Other targeted PAH treatments: The efficacy and safety of ambrisentan when co-administered with other treatments for PAH (e.g. prostanoids and soluble guanylate cyclase stimulators) has not been specifically studied in controlled clinical trials in PAH patients (see Pharmacology: Pharmacodynamics under Actions). No specific drug-drug interactions with soluble guanylate cyclase stimulators or prostanoids are anticipated based on the known biotransformation data (see Pharmacology: Pharmacokinetics under Actions). However, no specific drug-drug interactions studies have been conducted with these drugs. Therefore, caution is recommended in the case of co-administration.
Phosphodiesterase inhibitors: Co-administration of ambrisentan with a phosphodiesterase inhibitor, either sildenafil or tadalafil (both substrates of CYP3A4) in healthy volunteers did not significantly affect the pharmacokinetics of the phosphodiesterase inhibitor or ambrisentan (see Pharmacology: Pharmacokinetics under Actions).
Oral contraceptives: In a clinical study in healthy volunteers, steady-state dosing with ambrisentan 10 mg once daily did not significantly affect the single-dose pharmacokinetics of the ethinyl estradiol and norethindrone components of a combined oral contraceptive (see Pharmacology: Pharmacokinetics under Actions). Based on this pharmacokinetic study, ambrisentan would not be expected to significantly affect exposure to oestrogen- or progestogen- based contraceptives.
Warfarin: Ambrisentan had no effects on the steady-state pharmacokinetics and anti-coagulant activity of warfarin in a healthy volunteer study (see Pharmacology: Pharmacokinetics under Actions). Warfarin also had no clinically significant effects on the pharmacokinetics of ambrisentan. In addition, in patients, ambrisentan had no overall effect on the weekly warfarin-type anticoagulant dose, prothrombin time (PT) and international normalised ratio (INR).
Ketoconazole: Steady-state administration of ketoconazole (a strong inhibitor of CYP3A4) did not result in a clinically significant increase in exposure to ambrisentan (see Pharmacology: Pharmacokinetics under Actions).
Effect of ambrisentan on xenobiotic transporters: In vitro, ambrisentan has no inhibitory effect on human transporters at clinically relevant concentrations, including the P-glycoprotein (Pgp), breast cancer resistance protein (BCRP), multi-drug resistance related protein 2 (MRP2), bile salt export pump (BSEP), organic anion transporting polypeptides (OATP1B1 and OATP1B3) and the sodium-dependent taurocholate co-transporting polypeptide (NTCP).

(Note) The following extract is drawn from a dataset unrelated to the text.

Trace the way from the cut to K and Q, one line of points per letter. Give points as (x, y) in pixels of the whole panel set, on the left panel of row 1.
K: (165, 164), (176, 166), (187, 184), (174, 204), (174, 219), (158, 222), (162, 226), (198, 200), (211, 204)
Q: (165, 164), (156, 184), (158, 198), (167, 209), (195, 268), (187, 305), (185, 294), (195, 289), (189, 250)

Ambrisentan is a substrate for Pgp-mediated efflux.
In vitro studies in rat hepatocytes also showed that ambrisentan did not induce Pgp, BSEP or MRP2 protein expression.
Steady-state administration of ambrisentan in healthy volunteers had no clinically relevant effects on the single-dose pharmacokinetics of digoxin, a substrate for Pgp (see Pharmacology: Pharmacokinetics under Actions).